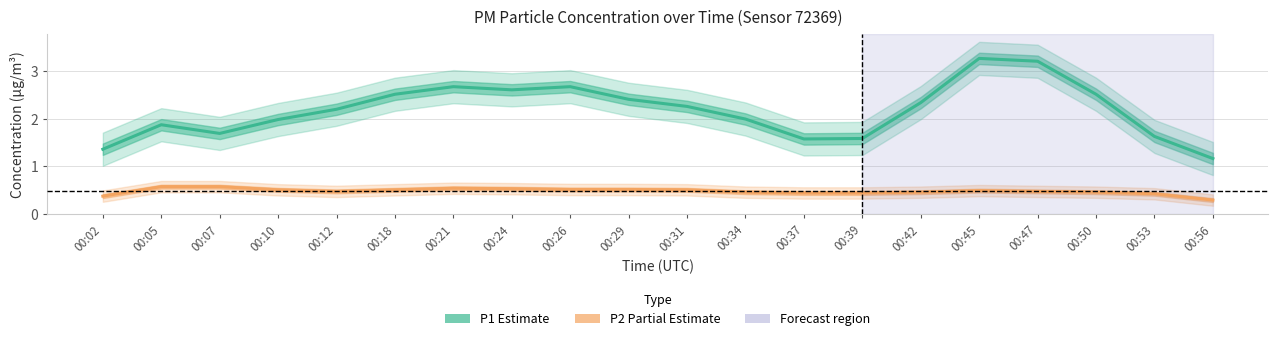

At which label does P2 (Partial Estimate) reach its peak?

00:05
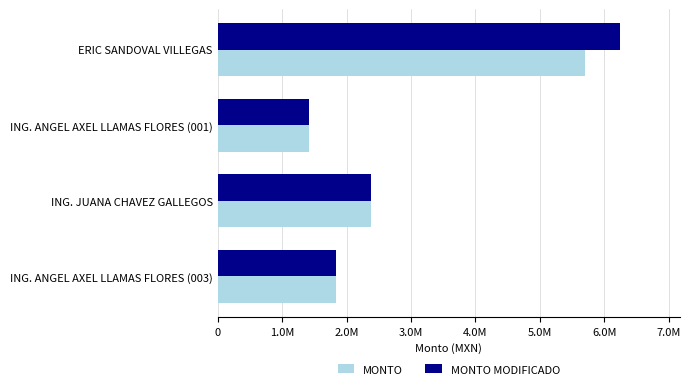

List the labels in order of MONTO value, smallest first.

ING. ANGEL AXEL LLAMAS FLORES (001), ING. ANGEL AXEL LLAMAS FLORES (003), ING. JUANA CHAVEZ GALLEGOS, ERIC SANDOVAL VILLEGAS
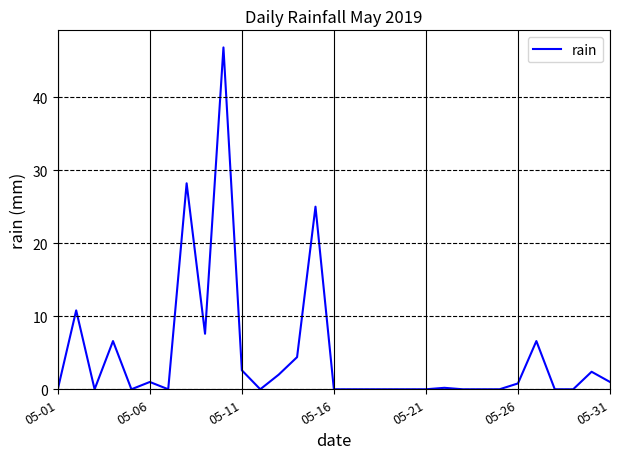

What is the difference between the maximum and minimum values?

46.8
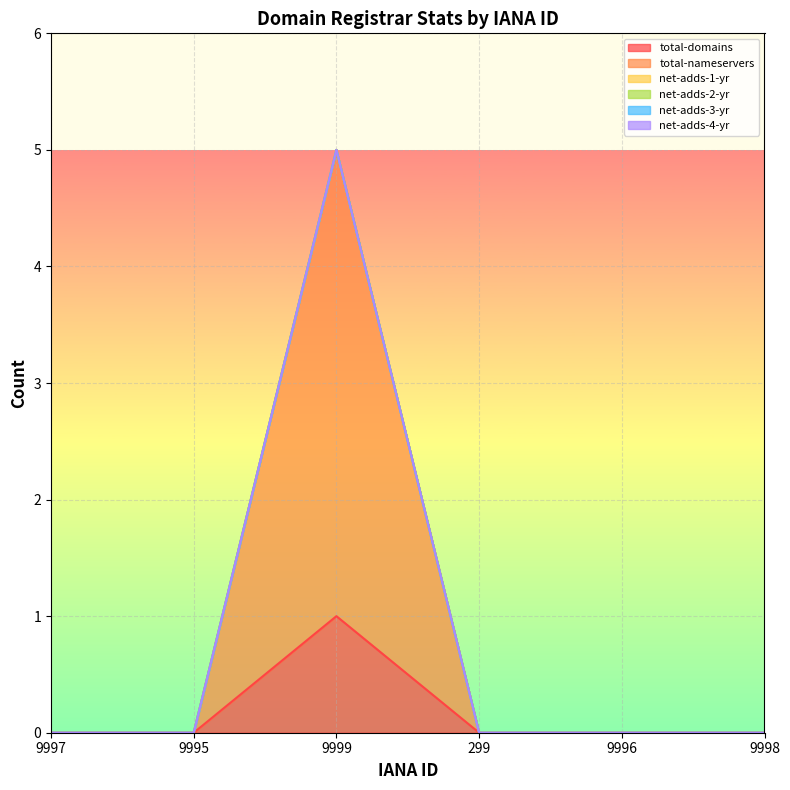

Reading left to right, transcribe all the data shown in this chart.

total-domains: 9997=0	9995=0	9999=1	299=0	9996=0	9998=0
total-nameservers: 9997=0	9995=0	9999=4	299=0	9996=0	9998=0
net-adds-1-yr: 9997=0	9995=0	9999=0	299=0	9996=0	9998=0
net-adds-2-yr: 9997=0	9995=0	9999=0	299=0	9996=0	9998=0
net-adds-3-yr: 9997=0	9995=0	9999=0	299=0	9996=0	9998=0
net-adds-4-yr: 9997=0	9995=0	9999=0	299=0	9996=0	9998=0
------------------------------------
## Work to complete
Can you copy out the material above word for word, leaving out the pictures?

## Answer to this problem
At which label does P2 (Partial Estimate) reach its peak?

00:05

List the labels in order of MONTO value, smallest first.

ING. ANGEL AXEL LLAMAS FLORES (001), ING. ANGEL AXEL LLAMAS FLORES (003), ING. JUANA CHAVEZ GALLEGOS, ERIC SANDOVAL VILLEGAS

What is the difference between the maximum and minimum values?

46.8

Reading left to right, transcribe all the data shown in this chart.

total-domains: 9997=0	9995=0	9999=1	299=0	9996=0	9998=0
total-nameservers: 9997=0	9995=0	9999=4	299=0	9996=0	9998=0
net-adds-1-yr: 9997=0	9995=0	9999=0	299=0	9996=0	9998=0
net-adds-2-yr: 9997=0	9995=0	9999=0	299=0	9996=0	9998=0
net-adds-3-yr: 9997=0	9995=0	9999=0	299=0	9996=0	9998=0
net-adds-4-yr: 9997=0	9995=0	9999=0	299=0	9996=0	9998=0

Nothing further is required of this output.